Dann aber erinnerte sie sich daran, weswegen sie eigentlich gekommen war. Mit einem kleinen Schwenken der Pistole bedeutete sie ihm, von der Türe zurückzutreten.
Er gehorchte dem stummen Befehl und versuchte, auch seine Mimik langsam auf das unverhoffte Spiel einzustellen. »Was... Was wollen Sie?«
Sie folgte ihm in gleichbleibendem Abstand in den Flur und schloss die Tür hinter sich. »Sei still!« Aus der Jackentasche holte sie ein fast fingerbreites kurzes Seil hervor. »Auf die Knie mit dir!«
»Was wollen Sie denn?« wiederholte Olli gespielt beunruhigt.

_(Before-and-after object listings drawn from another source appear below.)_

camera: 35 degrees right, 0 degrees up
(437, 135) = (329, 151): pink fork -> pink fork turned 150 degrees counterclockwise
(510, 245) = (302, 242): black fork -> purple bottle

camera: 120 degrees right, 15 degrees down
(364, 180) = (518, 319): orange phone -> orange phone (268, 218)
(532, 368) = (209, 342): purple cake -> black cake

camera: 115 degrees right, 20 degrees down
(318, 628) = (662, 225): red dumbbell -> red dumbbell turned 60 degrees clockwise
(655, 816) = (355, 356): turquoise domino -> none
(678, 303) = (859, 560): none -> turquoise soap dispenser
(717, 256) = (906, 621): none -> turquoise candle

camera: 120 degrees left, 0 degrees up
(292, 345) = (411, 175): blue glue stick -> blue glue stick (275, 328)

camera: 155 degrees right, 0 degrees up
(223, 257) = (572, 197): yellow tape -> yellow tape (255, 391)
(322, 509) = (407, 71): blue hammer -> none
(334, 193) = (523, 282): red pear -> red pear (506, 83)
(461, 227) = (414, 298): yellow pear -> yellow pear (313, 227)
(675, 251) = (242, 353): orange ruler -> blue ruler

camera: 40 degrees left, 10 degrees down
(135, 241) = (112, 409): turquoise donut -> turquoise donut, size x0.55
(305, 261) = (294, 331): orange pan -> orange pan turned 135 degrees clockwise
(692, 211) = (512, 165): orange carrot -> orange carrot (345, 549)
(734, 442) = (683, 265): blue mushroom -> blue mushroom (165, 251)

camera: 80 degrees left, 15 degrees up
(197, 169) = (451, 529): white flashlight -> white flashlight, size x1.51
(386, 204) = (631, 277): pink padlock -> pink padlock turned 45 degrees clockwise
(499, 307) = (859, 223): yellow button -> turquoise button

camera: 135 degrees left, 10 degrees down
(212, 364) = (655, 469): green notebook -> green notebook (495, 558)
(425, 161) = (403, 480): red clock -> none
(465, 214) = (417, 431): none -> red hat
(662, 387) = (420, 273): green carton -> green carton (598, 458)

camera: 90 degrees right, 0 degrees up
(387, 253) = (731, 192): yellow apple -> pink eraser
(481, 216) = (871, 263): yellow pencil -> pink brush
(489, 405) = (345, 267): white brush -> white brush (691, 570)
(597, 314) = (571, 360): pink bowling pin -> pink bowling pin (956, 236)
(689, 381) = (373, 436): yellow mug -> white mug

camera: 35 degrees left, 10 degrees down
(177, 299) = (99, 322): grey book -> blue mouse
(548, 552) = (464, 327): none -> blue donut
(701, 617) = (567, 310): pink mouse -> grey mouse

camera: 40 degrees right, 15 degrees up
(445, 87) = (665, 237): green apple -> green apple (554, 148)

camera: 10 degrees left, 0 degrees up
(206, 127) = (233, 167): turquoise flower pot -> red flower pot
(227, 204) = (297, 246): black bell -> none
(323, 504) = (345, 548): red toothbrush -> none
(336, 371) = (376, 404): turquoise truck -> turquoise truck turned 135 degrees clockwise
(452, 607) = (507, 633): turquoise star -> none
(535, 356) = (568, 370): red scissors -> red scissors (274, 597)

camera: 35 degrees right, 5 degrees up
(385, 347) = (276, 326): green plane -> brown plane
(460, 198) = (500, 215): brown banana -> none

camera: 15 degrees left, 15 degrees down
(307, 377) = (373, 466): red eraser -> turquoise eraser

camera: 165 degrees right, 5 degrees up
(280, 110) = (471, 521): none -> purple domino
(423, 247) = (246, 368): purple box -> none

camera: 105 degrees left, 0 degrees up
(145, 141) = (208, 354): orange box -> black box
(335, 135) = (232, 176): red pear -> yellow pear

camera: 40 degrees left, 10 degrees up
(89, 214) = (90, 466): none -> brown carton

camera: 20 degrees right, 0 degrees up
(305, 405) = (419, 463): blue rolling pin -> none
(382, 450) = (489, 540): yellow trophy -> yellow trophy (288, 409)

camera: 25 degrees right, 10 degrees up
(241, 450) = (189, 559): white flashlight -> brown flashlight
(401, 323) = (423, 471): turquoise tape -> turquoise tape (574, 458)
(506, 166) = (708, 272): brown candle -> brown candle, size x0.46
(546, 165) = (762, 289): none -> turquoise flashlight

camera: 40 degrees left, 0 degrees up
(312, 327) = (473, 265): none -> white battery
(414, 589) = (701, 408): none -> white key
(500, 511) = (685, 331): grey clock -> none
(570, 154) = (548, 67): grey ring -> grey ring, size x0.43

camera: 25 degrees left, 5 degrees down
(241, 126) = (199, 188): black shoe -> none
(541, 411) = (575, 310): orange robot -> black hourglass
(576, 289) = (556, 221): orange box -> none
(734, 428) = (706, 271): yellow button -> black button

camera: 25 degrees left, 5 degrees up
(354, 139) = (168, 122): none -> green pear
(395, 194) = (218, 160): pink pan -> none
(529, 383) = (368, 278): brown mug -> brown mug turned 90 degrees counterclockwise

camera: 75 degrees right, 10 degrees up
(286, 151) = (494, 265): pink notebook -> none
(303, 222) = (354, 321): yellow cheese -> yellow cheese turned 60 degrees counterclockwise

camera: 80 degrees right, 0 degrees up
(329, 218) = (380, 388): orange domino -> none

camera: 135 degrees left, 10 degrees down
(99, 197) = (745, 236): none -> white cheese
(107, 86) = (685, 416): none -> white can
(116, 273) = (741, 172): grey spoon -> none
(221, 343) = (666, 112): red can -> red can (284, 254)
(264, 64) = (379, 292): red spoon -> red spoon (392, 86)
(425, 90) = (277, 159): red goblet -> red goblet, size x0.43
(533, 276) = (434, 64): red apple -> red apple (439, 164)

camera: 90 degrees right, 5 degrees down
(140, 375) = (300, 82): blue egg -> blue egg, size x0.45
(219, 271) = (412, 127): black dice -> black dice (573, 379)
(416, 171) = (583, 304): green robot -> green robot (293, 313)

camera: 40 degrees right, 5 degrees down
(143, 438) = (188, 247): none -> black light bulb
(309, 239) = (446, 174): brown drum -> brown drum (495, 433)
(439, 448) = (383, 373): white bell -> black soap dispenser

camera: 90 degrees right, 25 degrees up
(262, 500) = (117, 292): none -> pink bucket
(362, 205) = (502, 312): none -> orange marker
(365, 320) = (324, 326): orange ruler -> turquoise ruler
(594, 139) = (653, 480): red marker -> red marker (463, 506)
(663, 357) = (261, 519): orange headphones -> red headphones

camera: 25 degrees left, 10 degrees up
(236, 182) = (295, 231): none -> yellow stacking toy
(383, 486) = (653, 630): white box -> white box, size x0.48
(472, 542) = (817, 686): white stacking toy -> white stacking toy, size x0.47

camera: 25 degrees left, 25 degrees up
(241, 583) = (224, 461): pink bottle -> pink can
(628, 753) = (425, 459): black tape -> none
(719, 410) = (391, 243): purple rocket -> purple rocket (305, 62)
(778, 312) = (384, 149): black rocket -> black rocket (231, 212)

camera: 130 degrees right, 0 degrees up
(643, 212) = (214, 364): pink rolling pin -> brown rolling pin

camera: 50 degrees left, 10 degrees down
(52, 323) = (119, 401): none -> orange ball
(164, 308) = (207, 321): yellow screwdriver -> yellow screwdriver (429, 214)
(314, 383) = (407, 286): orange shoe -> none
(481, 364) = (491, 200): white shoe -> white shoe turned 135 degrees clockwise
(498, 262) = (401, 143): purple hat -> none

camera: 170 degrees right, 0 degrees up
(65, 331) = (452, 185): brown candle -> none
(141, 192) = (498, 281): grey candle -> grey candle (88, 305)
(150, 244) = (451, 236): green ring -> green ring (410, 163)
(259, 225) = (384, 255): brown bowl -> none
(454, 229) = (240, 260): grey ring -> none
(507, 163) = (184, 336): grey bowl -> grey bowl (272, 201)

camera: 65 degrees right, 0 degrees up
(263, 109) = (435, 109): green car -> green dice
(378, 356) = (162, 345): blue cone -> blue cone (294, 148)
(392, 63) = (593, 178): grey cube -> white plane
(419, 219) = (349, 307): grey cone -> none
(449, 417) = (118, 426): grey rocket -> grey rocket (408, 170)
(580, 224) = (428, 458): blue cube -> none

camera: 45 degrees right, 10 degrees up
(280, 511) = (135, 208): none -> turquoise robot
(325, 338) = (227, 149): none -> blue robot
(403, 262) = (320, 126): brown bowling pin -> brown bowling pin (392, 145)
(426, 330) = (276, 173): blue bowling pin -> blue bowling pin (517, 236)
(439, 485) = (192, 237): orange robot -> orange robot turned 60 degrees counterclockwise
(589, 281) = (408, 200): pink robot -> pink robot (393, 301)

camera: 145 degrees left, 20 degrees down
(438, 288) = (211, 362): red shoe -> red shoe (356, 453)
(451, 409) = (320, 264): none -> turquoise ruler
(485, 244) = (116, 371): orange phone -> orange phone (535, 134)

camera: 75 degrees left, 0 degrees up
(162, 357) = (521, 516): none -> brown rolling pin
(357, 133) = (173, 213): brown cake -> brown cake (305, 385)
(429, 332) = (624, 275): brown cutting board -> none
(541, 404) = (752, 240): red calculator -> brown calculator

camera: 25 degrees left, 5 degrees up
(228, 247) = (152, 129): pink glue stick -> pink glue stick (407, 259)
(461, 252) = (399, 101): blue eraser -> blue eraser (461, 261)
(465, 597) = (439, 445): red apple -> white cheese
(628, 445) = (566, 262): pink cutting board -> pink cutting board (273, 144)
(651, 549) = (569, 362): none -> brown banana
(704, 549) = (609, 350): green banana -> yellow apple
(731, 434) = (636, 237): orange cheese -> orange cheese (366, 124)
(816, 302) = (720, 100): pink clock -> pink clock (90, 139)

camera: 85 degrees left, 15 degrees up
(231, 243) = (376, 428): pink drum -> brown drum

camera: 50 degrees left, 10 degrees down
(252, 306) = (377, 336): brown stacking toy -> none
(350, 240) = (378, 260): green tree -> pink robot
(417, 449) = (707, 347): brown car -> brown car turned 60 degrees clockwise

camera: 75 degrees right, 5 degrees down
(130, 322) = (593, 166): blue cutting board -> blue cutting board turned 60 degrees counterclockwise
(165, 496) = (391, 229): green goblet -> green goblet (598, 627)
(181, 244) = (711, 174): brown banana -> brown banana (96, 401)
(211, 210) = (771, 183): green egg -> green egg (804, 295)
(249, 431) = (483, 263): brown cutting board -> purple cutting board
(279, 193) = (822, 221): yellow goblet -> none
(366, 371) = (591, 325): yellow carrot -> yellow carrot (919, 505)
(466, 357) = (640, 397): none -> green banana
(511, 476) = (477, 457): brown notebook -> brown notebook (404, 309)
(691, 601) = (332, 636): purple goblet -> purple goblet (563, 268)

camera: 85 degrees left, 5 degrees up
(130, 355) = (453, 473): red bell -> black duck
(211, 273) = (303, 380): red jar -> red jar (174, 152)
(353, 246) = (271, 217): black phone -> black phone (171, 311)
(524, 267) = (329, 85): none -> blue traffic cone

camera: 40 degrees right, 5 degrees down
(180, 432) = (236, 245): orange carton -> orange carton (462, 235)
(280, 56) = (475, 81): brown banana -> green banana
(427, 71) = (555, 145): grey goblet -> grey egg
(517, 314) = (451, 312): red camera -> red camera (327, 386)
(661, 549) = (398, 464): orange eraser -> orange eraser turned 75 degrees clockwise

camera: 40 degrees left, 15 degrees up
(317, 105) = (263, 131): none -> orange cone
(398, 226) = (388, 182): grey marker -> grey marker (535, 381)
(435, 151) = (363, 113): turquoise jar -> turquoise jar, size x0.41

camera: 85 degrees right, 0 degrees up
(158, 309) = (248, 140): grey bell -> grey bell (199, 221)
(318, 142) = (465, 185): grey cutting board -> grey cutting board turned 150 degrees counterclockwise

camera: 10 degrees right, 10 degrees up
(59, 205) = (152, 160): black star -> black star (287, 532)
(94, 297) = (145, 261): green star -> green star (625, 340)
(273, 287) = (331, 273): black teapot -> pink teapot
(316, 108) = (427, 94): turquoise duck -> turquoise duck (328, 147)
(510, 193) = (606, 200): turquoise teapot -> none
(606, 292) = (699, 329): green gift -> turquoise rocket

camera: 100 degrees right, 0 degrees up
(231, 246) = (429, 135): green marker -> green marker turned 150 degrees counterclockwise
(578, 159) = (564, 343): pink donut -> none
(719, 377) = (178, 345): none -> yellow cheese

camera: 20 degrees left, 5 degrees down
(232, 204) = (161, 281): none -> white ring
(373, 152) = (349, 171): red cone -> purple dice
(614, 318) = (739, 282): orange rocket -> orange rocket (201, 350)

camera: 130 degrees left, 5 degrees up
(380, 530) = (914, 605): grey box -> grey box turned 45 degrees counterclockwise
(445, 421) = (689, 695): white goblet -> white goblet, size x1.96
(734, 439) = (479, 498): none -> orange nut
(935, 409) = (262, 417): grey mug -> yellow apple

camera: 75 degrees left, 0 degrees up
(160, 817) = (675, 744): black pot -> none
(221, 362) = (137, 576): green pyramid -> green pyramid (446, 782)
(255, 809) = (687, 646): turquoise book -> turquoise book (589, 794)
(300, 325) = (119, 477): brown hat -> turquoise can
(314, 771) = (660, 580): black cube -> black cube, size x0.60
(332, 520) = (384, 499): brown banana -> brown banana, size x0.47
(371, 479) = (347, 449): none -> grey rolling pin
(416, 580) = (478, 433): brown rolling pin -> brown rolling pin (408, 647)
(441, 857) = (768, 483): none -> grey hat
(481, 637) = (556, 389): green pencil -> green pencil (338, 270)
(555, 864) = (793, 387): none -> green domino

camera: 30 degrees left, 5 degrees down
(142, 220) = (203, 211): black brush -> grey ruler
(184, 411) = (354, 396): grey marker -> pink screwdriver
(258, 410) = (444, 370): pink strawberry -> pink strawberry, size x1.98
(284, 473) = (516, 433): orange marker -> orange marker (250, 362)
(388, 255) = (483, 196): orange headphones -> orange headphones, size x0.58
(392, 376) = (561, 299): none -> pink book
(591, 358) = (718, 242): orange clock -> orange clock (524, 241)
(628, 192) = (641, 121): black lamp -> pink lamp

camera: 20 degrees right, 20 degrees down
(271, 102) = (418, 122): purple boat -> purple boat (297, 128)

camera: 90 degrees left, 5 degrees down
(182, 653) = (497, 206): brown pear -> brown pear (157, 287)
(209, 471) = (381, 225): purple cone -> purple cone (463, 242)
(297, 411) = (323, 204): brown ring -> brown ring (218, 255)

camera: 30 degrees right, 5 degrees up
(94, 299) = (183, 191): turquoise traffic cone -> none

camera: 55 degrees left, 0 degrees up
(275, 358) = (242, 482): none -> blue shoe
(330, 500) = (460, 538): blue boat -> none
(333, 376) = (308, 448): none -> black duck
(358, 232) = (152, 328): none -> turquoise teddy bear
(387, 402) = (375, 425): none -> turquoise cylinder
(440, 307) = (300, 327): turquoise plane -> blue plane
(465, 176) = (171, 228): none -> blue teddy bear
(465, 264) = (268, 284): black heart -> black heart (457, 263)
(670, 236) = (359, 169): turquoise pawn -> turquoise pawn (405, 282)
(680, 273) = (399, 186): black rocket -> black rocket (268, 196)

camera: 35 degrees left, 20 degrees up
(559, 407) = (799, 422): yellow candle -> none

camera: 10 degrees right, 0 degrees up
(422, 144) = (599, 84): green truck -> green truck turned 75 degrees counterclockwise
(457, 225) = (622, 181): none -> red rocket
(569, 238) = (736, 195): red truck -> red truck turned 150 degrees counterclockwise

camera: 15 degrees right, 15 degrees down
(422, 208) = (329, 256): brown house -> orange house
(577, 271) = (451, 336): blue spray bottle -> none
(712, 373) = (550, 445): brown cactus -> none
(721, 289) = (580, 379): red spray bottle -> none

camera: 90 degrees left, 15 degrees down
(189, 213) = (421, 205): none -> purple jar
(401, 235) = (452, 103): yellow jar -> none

»Du sollst doch still sein! Los! Lege dich auf den Bauch!«
Von der Wasserpistole bedroht, folgte Olli nun doch der Anweisung. Jedoch ließ er es sich nicht nehmen, das aufgeregte und geschwätzige Opfer zu mimen: »Wollen Sie Geld? Es ist nicht viel da, aber...«
»Ruhe jetzt!« Sie setzte sich auf seinen oberen Rücken und konnte somit beruhigt die Waffe für den Moment beiseitelegen, um ihm die Hände hinten überkreuz zusammenzubinden. »Hast du eine Wäscheleine oder sowas?«
Für einen Augenblick kam Olli der alberne Gedanke, ihr das Gestell anzubieten, auf dem er seine Wäsche trocknen ließ. Doch er verkniff sich dies, war er doch zu begierig, wirklich hilflos gemacht zu werden. Eigentlich hätte er nur gerne noch ein wenig das Gewicht auf sich genossen.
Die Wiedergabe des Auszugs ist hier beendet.